INFORMATION PROVIDED: Begin

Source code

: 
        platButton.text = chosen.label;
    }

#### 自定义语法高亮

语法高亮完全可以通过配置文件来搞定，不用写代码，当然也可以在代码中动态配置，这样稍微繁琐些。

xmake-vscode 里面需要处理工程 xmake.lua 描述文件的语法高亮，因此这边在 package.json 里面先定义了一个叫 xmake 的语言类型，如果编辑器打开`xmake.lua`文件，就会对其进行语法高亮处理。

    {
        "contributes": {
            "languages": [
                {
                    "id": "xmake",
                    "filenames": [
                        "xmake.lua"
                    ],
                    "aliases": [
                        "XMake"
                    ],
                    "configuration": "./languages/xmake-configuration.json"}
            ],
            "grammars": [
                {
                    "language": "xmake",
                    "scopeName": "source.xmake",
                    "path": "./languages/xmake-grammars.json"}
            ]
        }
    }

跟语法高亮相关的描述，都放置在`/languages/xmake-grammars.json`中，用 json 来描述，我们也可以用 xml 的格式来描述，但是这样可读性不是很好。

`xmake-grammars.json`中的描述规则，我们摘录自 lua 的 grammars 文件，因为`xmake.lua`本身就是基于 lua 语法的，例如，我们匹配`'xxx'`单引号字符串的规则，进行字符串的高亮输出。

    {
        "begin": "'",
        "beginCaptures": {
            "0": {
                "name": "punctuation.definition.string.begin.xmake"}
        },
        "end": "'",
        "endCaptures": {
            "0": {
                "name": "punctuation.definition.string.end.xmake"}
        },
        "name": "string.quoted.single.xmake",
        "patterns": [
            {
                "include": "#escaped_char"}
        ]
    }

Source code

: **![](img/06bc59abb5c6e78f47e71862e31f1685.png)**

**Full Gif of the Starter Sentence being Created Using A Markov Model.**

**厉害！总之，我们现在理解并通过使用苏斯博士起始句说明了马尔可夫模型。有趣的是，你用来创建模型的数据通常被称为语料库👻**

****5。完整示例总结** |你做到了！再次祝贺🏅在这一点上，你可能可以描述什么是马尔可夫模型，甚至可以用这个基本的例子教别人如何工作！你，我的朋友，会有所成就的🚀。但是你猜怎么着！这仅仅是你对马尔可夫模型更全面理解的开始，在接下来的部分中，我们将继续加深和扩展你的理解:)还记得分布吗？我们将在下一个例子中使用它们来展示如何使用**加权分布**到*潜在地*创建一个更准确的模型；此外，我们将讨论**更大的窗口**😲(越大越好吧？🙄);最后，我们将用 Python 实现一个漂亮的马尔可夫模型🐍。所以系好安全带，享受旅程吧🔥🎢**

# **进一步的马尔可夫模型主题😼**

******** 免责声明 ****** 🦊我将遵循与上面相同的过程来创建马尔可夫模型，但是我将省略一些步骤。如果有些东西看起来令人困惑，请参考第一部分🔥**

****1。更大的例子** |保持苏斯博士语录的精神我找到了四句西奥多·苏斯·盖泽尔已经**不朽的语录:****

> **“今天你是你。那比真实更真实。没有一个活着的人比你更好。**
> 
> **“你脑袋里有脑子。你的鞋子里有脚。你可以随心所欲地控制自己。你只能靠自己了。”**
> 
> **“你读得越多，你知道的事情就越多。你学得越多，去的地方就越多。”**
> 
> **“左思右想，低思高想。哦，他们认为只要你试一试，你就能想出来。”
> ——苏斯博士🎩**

INFORMATION PROVIDED: End

TASK PROMPT: Locate the lines above that hold the word "string". Show every one of them.

ANSWER SPACE:
                "name": "punctuation.definition.string.begin.xmake"}
                "name": "punctuation.definition.string.end.xmake"}
        "name": "string.quoted.single.xmake",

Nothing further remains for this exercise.